Last night I spent a few hours with two fellow students of William Mahone. One just finished his PhD at the University of Virginia and the other is a graduate student at the University of Pennsylvania. The latter had spent the week conducting research in Special Collections at UVA so the three of us decided to get together to talk over a couple of beers.
All three of us have spent significant time researching the postwar political career and memory of William Mahone. We had a chance to talk about directions in research and future plans. Few people are currently working on Mahone so it was just nice to be able to talk about a subject and know that you were being understood. We threw names like Harrison Hold Riddleberger, William Cameron, William Lamb, Stith Bolling, and Abram Fulkerson as if they were household names. I know, it sounds like a real blast (LOL). Throw together a couple of overgrown nerds and I guess that’s what you get. We all agree that Mahone is missing from recent Lost Cause literature, the absence of which has left us with an interpretation that assumes a unified front. Interpretations tend to trace the development of the Lost Cause through the 1870′s and 80′s with little understanding of what is happening in Virginia. If there is dissent it stems from James Longstreet’s decision to align himself with the Republican Party. However, nothing compares with the political maneuvering of William Mahone and the success of the Readjuster Party in the early 1880′s; the party constituted the greatest threat to white political power in the South and led to bitter debates over who could claim legitimate ownership of the Confederate past. Mahone’s politics led to a bitter debate even among veterans of his own Virginia brigade, which involved serious challenges to accounts of his leadership at the Crater and elsewhere. Anyone researching Mahone and the Crater who utilizes postwar sources from this time will have absolutely no sense of what is driving these heated disagreements. This is a topic that I explore in detail in "William Mahone, the Lost Cause, and Civil War History", which appeared last year in the Virginia Magazine of History and Biography (chapter 3 in my manuscript). Most studies simply assume that white Southerners were in agreement about who should be celebrated or remembered and why, and this supposedly led directly to reunion and reconciliation with the North. White Virginians agreed on very little during the last two decades of the nineteenth-century and this is absolutely crucial to acknowledge if we are to have a more accurate interpretation of the Lost Cause.
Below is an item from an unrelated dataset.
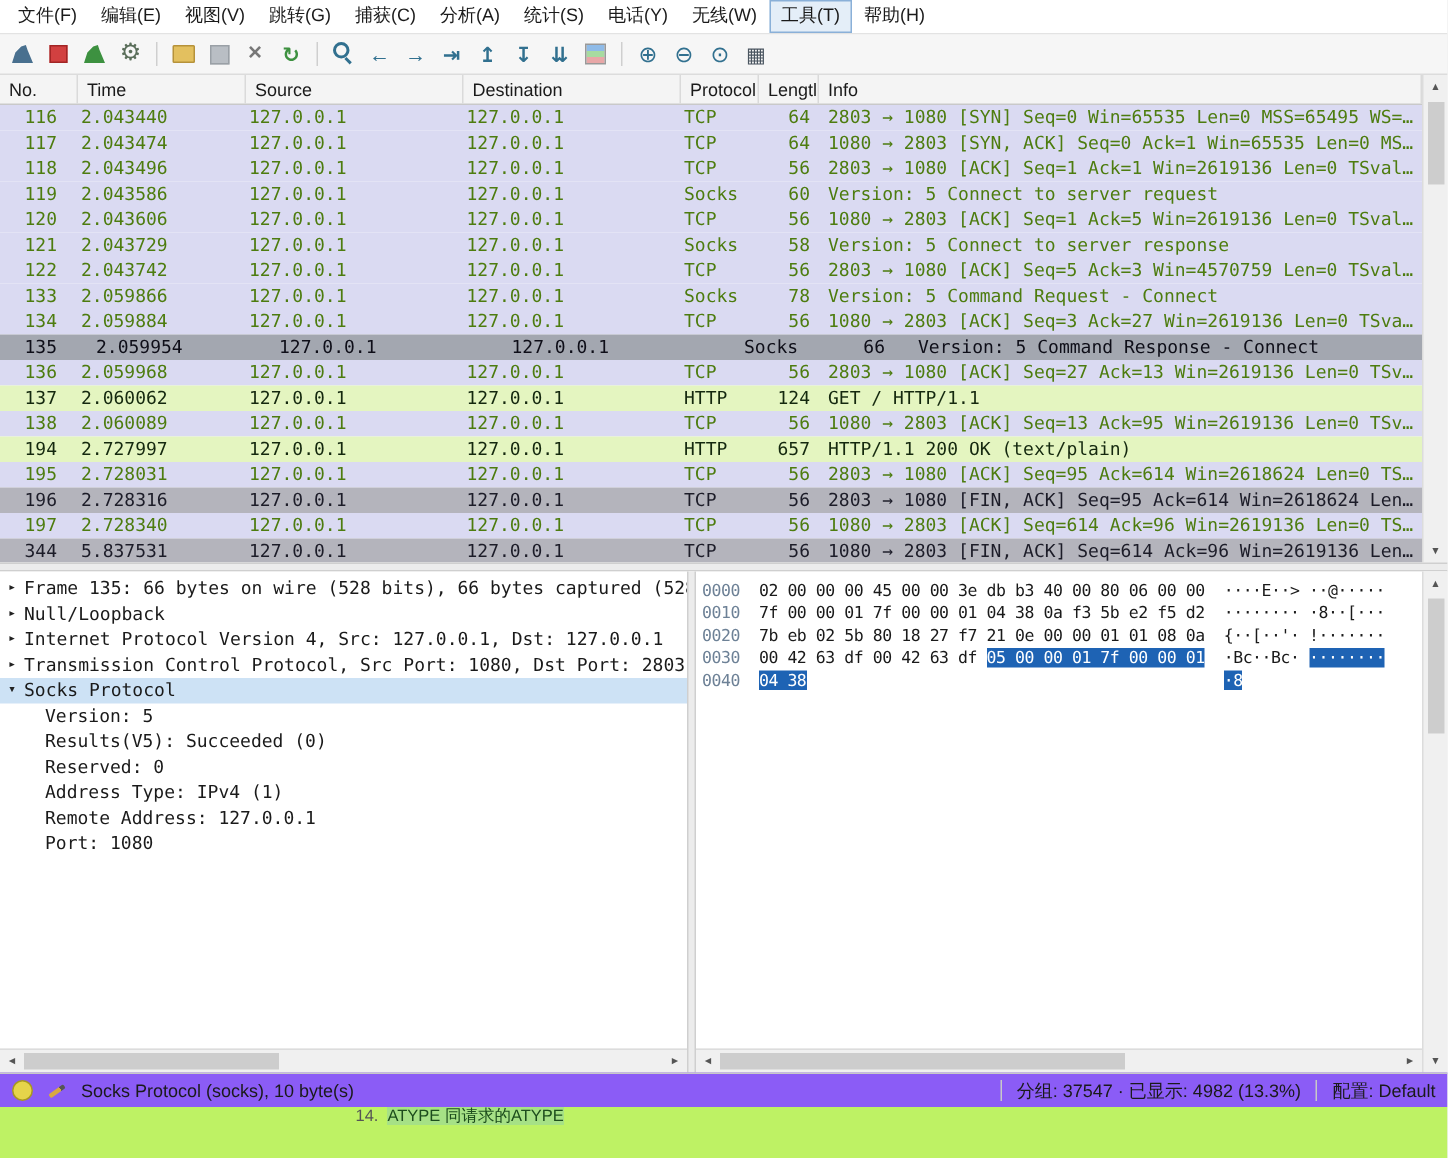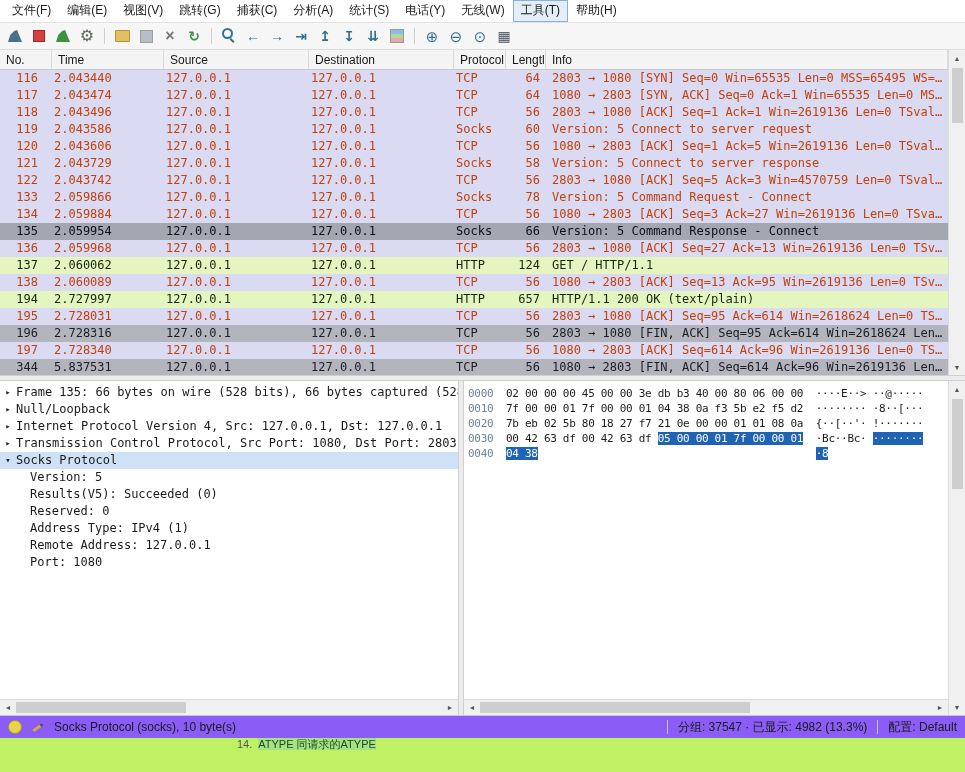"116" .prow { color: #c2410c -> #4d7c0f }
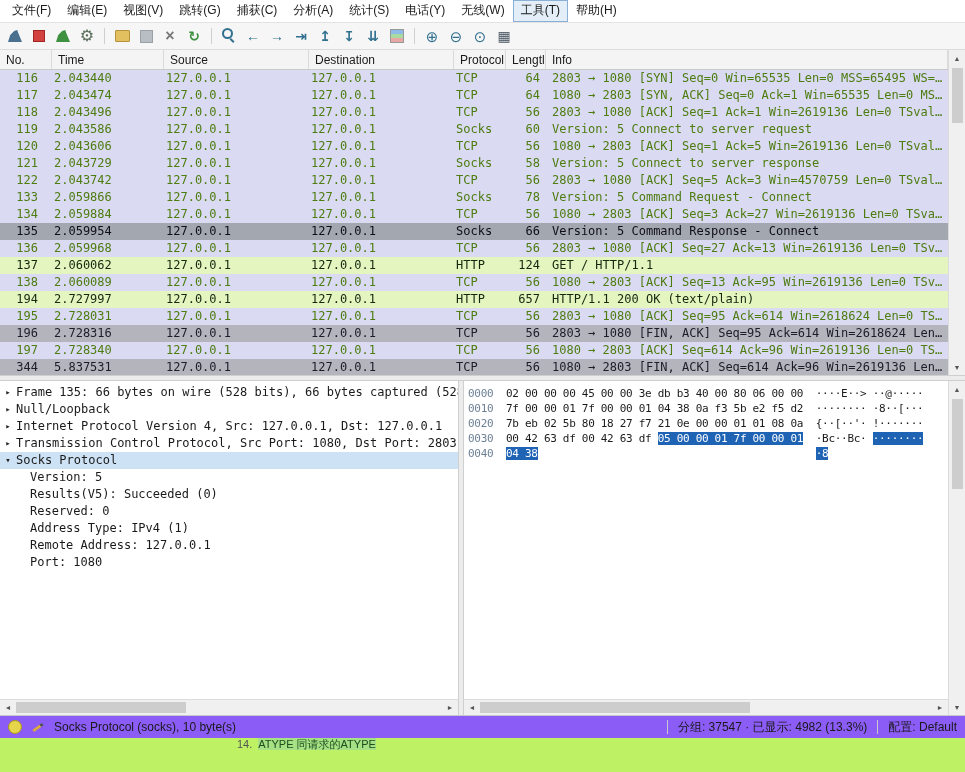"135" .r-selected { gap: none -> 10px }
Part of the problem is the sheer size of the Mahone collection which is located at Duke University. There are 110 linear feet of material on Mahone in the collection that covers the period 1853-1895 — most of it on the postwar period. The collection contains 94 volumes of letterbooks, 167 containers of incoming correspondence, 33 containers of subject files, and 41 newspaper scrapbooks. I spent a week at Duke in the summer of 2003 and worked every day from opening to closing and barely put a dent in the collection. There has only been one scholarly biography and that was published back in 1935 by Nelson M. Blake. All three of us had our own stories to tell about working with this collection. Unfortunately, the most valuable sources are the incoming letters and Mahone’s scrapbooks which contain articles from a wide-range of newspapers. Much of Mahone’s writing is impossible to read; it looks like and EKG Scan.